BRIEF: Can you format the lines below as a JSON list of strings, with one string per line and any blank lines left out?

DATA:

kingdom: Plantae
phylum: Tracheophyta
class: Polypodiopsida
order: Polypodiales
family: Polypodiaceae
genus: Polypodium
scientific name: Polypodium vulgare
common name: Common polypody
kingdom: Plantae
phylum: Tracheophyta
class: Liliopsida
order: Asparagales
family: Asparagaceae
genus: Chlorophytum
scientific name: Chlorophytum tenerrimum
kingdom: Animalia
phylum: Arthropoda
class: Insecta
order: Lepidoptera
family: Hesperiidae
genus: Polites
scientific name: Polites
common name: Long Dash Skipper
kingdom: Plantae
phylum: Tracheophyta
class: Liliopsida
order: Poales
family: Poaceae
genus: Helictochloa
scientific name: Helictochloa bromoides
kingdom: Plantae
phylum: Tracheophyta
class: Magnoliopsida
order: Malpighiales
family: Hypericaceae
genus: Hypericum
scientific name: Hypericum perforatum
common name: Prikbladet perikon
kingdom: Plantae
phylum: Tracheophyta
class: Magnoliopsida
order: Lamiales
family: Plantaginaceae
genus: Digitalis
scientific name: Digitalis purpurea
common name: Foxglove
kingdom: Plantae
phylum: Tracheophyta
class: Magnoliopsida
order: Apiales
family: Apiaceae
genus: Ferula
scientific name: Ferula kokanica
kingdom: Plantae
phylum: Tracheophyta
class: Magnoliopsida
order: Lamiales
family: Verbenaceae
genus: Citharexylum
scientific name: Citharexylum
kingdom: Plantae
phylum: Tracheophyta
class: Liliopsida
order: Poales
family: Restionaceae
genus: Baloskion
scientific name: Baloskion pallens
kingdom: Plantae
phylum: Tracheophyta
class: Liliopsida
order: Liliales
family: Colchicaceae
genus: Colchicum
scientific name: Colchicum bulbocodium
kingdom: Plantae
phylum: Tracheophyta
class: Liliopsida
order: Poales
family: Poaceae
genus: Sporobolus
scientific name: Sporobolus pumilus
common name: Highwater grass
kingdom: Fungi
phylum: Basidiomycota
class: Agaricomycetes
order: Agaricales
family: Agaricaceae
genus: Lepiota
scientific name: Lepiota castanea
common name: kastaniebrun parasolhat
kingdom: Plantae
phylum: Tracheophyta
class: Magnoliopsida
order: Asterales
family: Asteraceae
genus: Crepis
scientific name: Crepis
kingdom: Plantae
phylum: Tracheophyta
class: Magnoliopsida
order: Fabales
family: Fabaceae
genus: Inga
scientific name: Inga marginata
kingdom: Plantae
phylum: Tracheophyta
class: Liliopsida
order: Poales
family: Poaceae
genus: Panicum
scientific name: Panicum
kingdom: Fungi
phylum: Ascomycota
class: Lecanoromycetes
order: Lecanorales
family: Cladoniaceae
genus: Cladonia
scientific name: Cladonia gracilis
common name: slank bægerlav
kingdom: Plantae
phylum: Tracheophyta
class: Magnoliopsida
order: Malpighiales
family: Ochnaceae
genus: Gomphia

CORRECT ANSWER:
[
  "kingdom: Plantae",
  "phylum: Tracheophyta",
  "class: Polypodiopsida",
  "order: Polypodiales",
  "family: Polypodiaceae",
  "genus: Polypodium",
  "scientific name: Polypodium vulgare",
  "common name: Common polypody",
  "kingdom: Plantae",
  "phylum: Tracheophyta",
  "class: Liliopsida",
  "order: Asparagales",
  "family: Asparagaceae",
  "genus: Chlorophytum",
  "scientific name: Chlorophytum tenerrimum",
  "kingdom: Animalia",
  "phylum: Arthropoda",
  "class: Insecta",
  "order: Lepidoptera",
  "family: Hesperiidae",
  "genus: Polites",
  "scientific name: Polites",
  "common name: Long Dash Skipper",
  "kingdom: Plantae",
  "phylum: Tracheophyta",
  "class: Liliopsida",
  "order: Poales",
  "family: Poaceae",
  "genus: Helictochloa",
  "scientific name: Helictochloa bromoides",
  "kingdom: Plantae",
  "phylum: Tracheophyta",
  "class: Magnoliopsida",
  "order: Malpighiales",
  "family: Hypericaceae",
  "genus: Hypericum",
  "scientific name: Hypericum perforatum",
  "common name: Prikbladet perikon",
  "kingdom: Plantae",
  "phylum: Tracheophyta",
  "class: Magnoliopsida",
  "order: Lamiales",
  "family: Plantaginaceae",
  "genus: Digitalis",
  "scientific name: Digitalis purpurea",
  "common name: Foxglove",
  "kingdom: Plantae",
  "phylum: Tracheophyta",
  "class: Magnoliopsida",
  "order: Apiales",
  "family: Apiaceae",
  "genus: Ferula",
  "scientific name: Ferula kokanica",
  "kingdom: Plantae",
  "phylum: Tracheophyta",
  "class: Magnoliopsida",
  "order: Lamiales",
  "family: Verbenaceae",
  "genus: Citharexylum",
  "scientific name: Citharexylum",
  "kingdom: Plantae",
  "phylum: Tracheophyta",
  "class: Liliopsida",
  "order: Poales",
  "family: Restionaceae",
  "genus: Baloskion",
  "scientific name: Baloskion pallens",
  "kingdom: Plantae",
  "phylum: Tracheophyta",
  "class: Liliopsida",
  "order: Liliales",
  "family: Colchicaceae",
  "genus: Colchicum",
  "scientific name: Colchicum bulbocodium",
  "kingdom: Plantae",
  "phylum: Tracheophyta",
  "class: Liliopsida",
  "order: Poales",
  "family: Poaceae",
  "genus: Sporobolus",
  "scientific name: Sporobolus pumilus",
  "common name: Highwater grass",
  "kingdom: Fungi",
  "phylum: Basidiomycota",
  "class: Agaricomycetes",
  "order: Agaricales",
  "family: Agaricaceae",
  "genus: Lepiota",
  "scientific name: Lepiota castanea",
  "common name: kastaniebrun parasolhat",
  "kingdom: Plantae",
  "phylum: Tracheophyta",
  "class: Magnoliopsida",
  "order: Asterales",
  "family: Asteraceae",
  "genus: Crepis",
  "scientific name: Crepis",
  "kingdom: Plantae",
  "phylum: Tracheophyta",
  "class: Magnoliopsida",
  "order: Fabales",
  "family: Fabaceae",
  "genus: Inga",
  "scientific name: Inga marginata",
  "kingdom: Plantae",
  "phylum: Tracheophyta",
  "class: Liliopsida",
  "order: Poales",
  "family: Poaceae",
  "genus: Panicum",
  "scientific name: Panicum",
  "kingdom: Fungi",
  "phylum: Ascomycota",
  "class: Lecanoromycetes",
  "order: Lecanorales",
  "family: Cladoniaceae",
  "genus: Cladonia",
  "scientific name: Cladonia gracilis",
  "common name: slank bægerlav",
  "kingdom: Plantae",
  "phylum: Tracheophyta",
  "class: Magnoliopsida",
  "order: Malpighiales",
  "family: Ochnaceae",
  "genus: Gomphia"
]